PROBLEMS TO SOLVE:
(1) Using the excerpt on Stirling-PDF, list every step given for the merge page, in order.
(2) State whether each statement agrees with the excerpt on Stirling-PDF, and quote the words that decide it: (a) The application places a file size limit on merged files. (b) The home page shows each available tool as a clickable tile. (c) Enabling the enterprise-grade features adds roughly 500 MB to the container size.
(3) Resume the excerpt on Stirling-PDF at the point where it stops, and carry it forward.

EXCERPT TO READ:
This adds approximately 200 MB to the container size but unlocks all enterprise-grade features.

Using Stirling-PDF

The interface is straightforward. The home page presents every available tool as a clickable tile with a short description. Click any tile to open that tool’s dedicated page.

Merging PDFs

One of the most common use cases. On the merge page:

  1. Drag and drop your PDF files (or click to browse)
  2. Reorder the files by dragging them into the desired sequence
  3. Click “Merge” to process
  4. Download the combined file

There is no file size limit imposed by the application — the only constraint is your server’s available memory. In testing, Stirling-PDF handles files up to several hundred megabytes without issue on a machine with 4 GB of RAM.

Converting Between Formats

Stirling-PDF supports bidirectional conversion between PDFs and several other formats:

FromTo
PDFPNG, JPG, WebP
PNG/JPGPDF
PDFDOCX (Word)

SUPPLIED RECORDS:
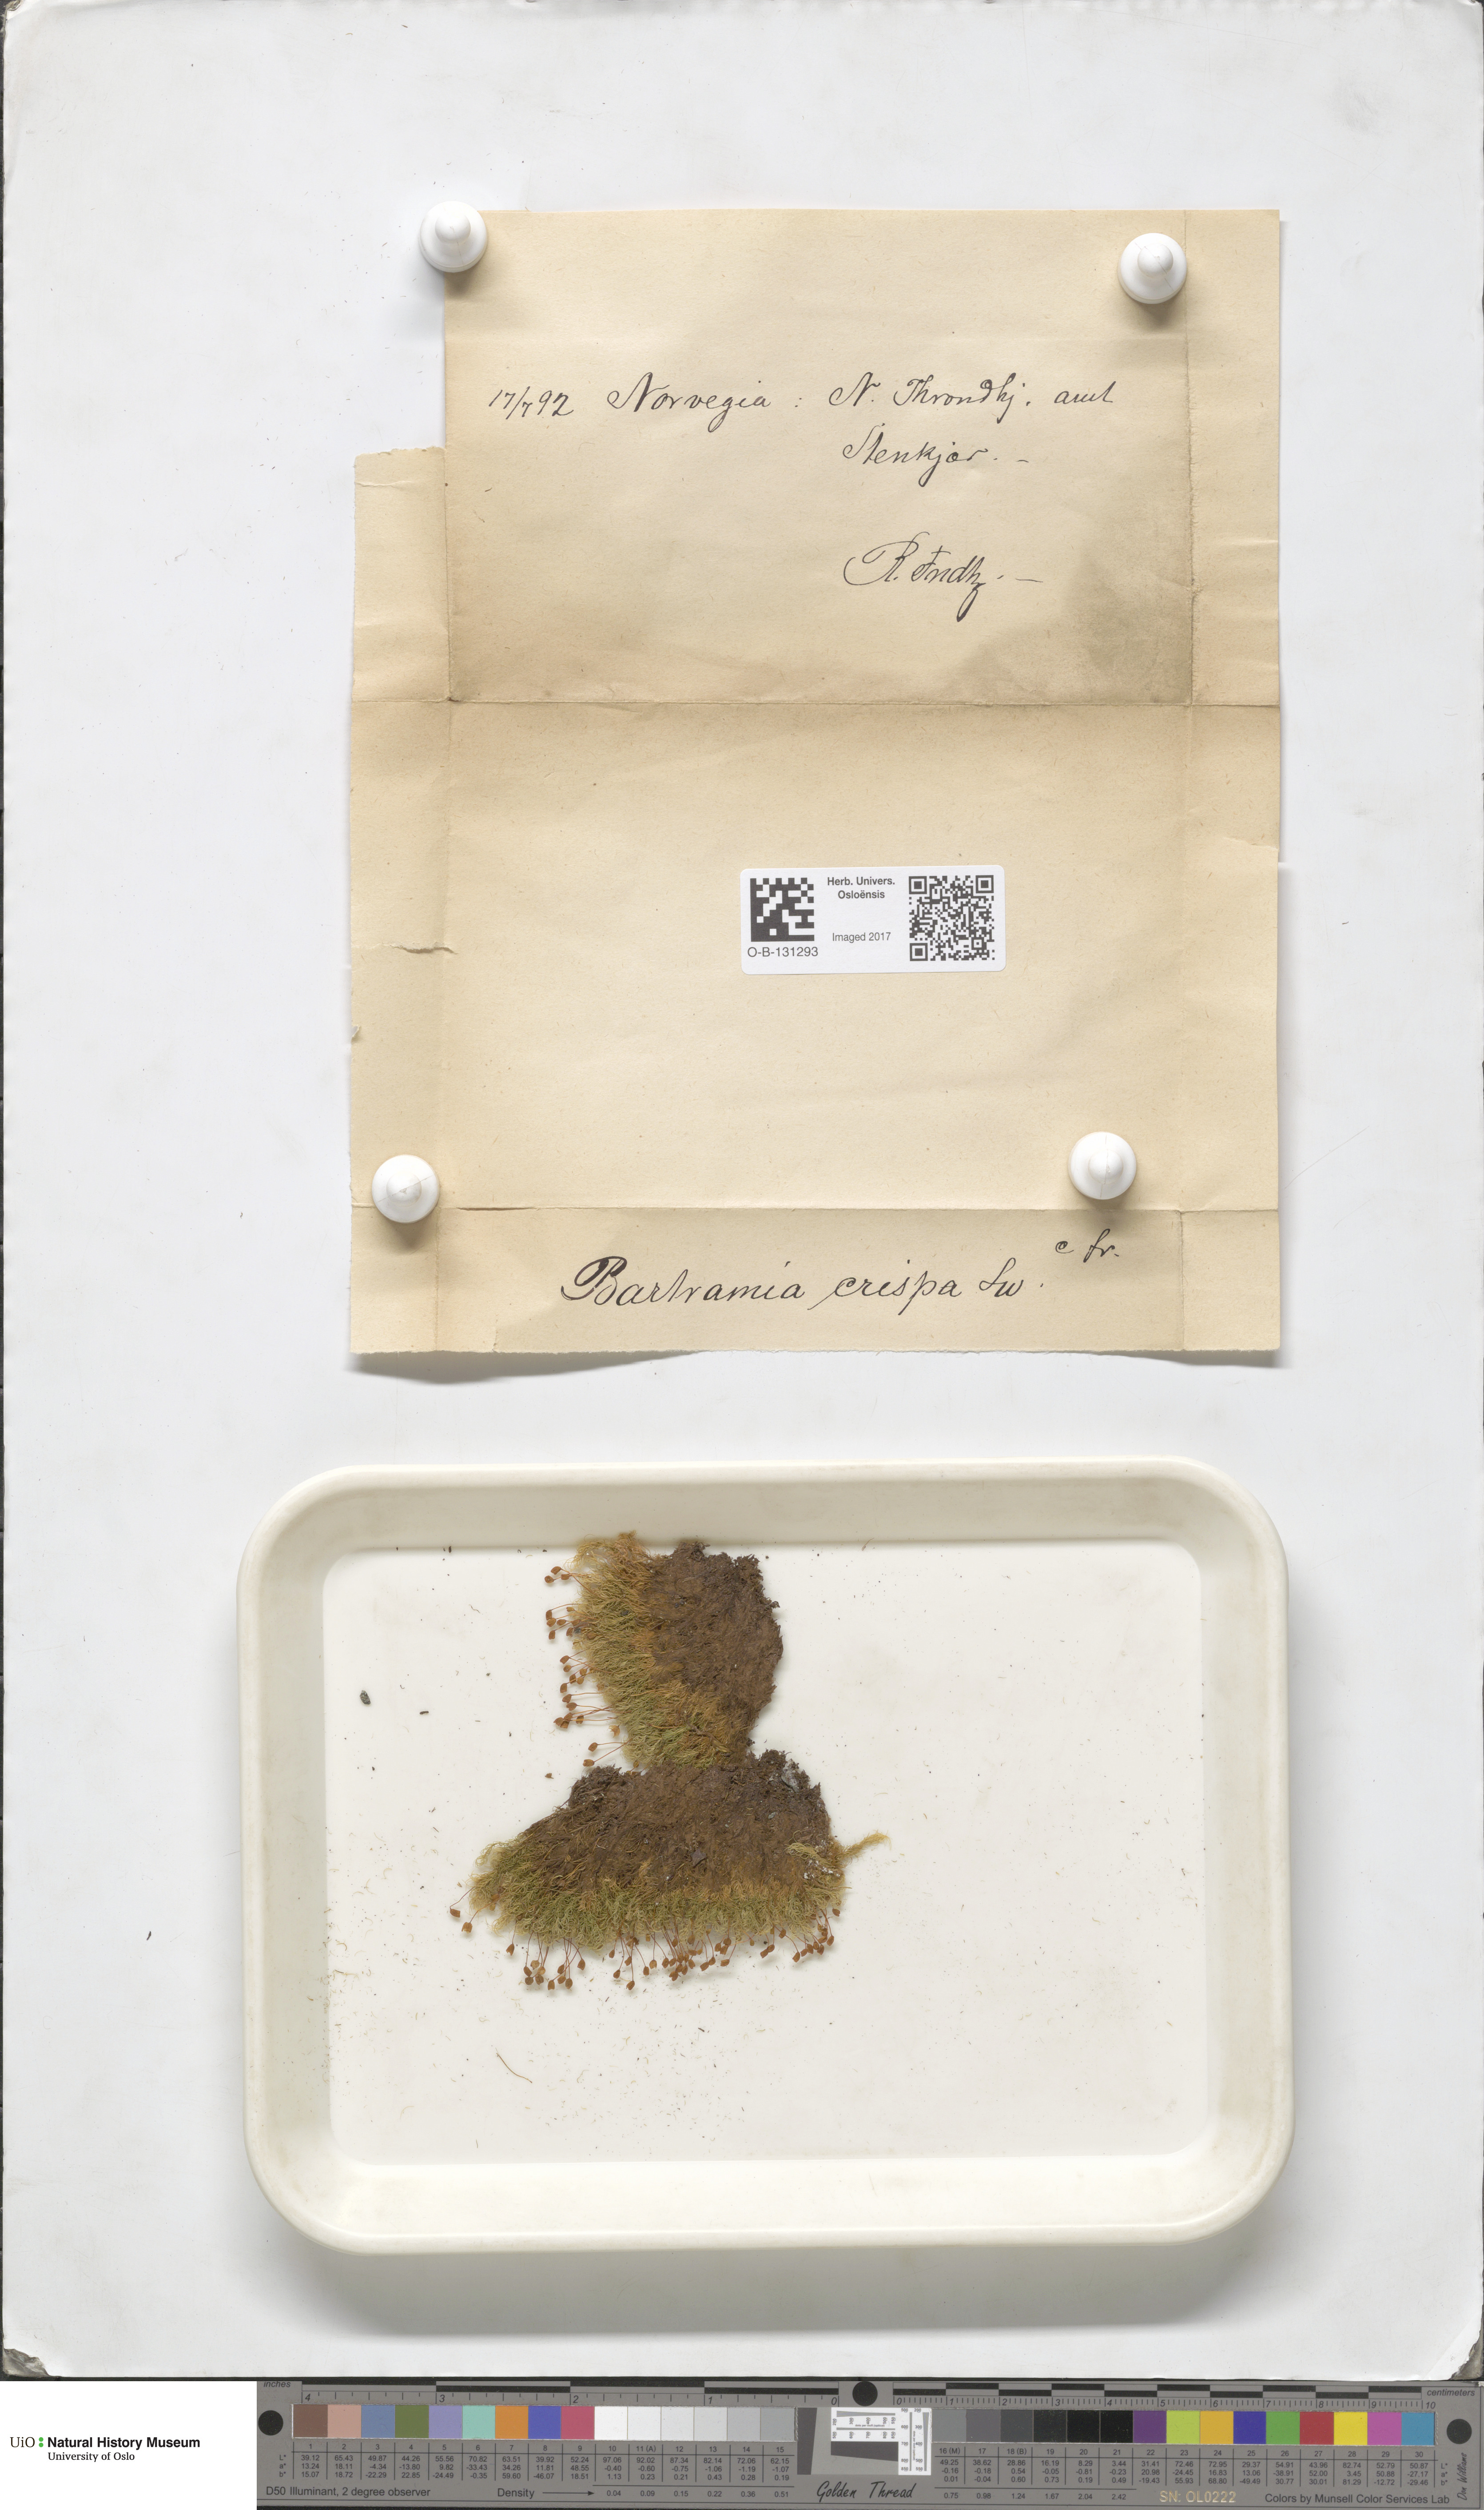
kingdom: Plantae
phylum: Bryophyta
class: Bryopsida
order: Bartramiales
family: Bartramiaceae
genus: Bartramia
---
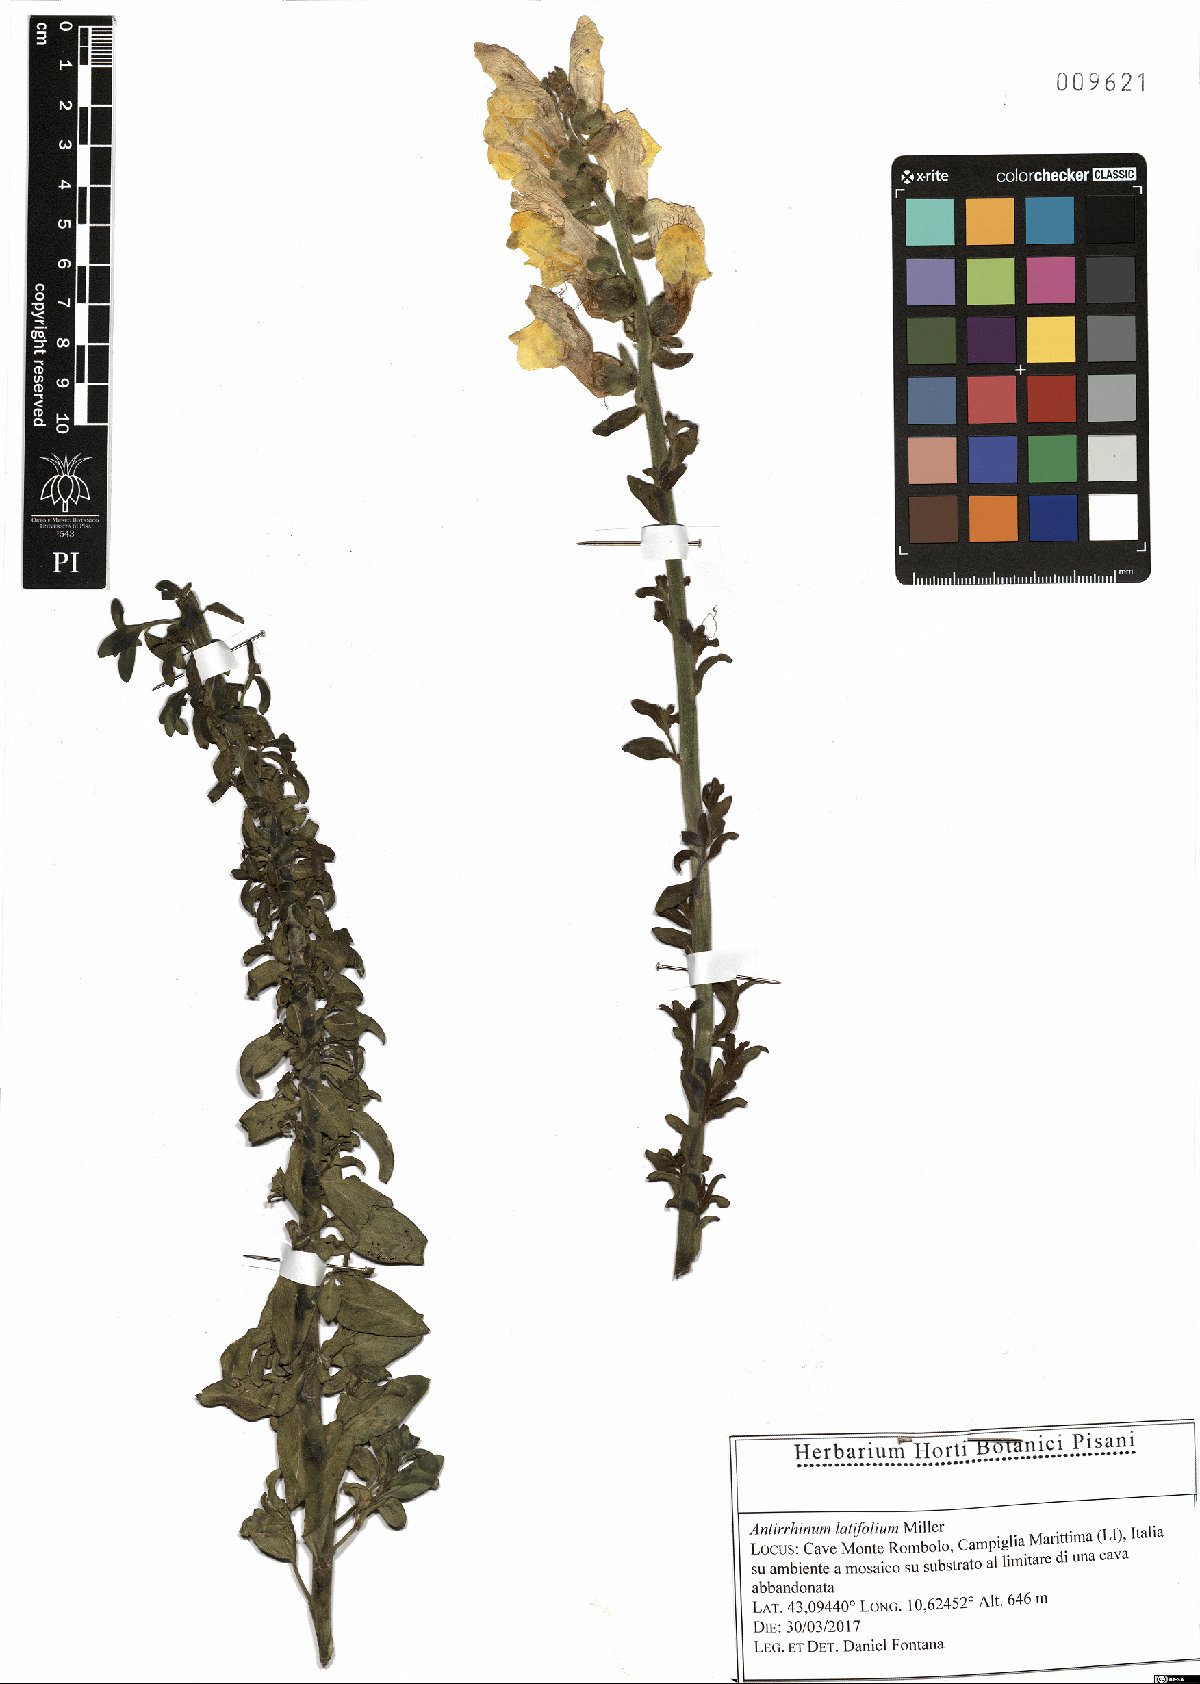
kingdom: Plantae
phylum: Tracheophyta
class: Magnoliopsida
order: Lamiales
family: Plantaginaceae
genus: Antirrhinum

RESULTS BY TASK:
(1)
1. Drag and drop your PDF files (or click to browse)
2. Reorder the files by dragging them into the desired sequence
3. Click “Merge” to process
4. Download the combined file

(2)
(a) No: "There is no file size limit imposed by the application"
(b) Yes: "The home page presents every available tool as a clickable tile with a short description."
(c) No: "This adds approximately 200 MB to the container size"

(3)
PDFXLSX (Excel)
DOCX, XLSX, PPTXPDF
HTMLPDF
PDFMarkdown
PDFPlain text

The conversion pipeline uses LibreOffice under the hood for Office document formats, which ensures high-fidelity output that preserves formatting, fonts, and layout.

Adding Watermarks

The watermark tool lets you add text or image watermarks to PDF pages with fine-grained control:

  • Position: center, corners, or custom coordinates
  • Opacity: adjustable transparency from 0% to 100%
  • Rotation: any angle, with diagonal tiling option
  • Page range: apply to all pages or a specific subset

This is particularly useful for marking drafts, adding company branding, or labeling confidential documents.

Compressing PDFs

If you need to reduce file sizes — for email attachments, web uploads, or storage — the compression tool offers three quality levels:

  • Low compression — minimal quality loss, moderate size reduction
  • Medium compression — balanced quality and size (recommended for most use cases)
  • High compression — maximum size reduction, visible quality degradation

The compression engine optimizes image resolution, removes unnecessary metadata, and re-encodes fonts where possible.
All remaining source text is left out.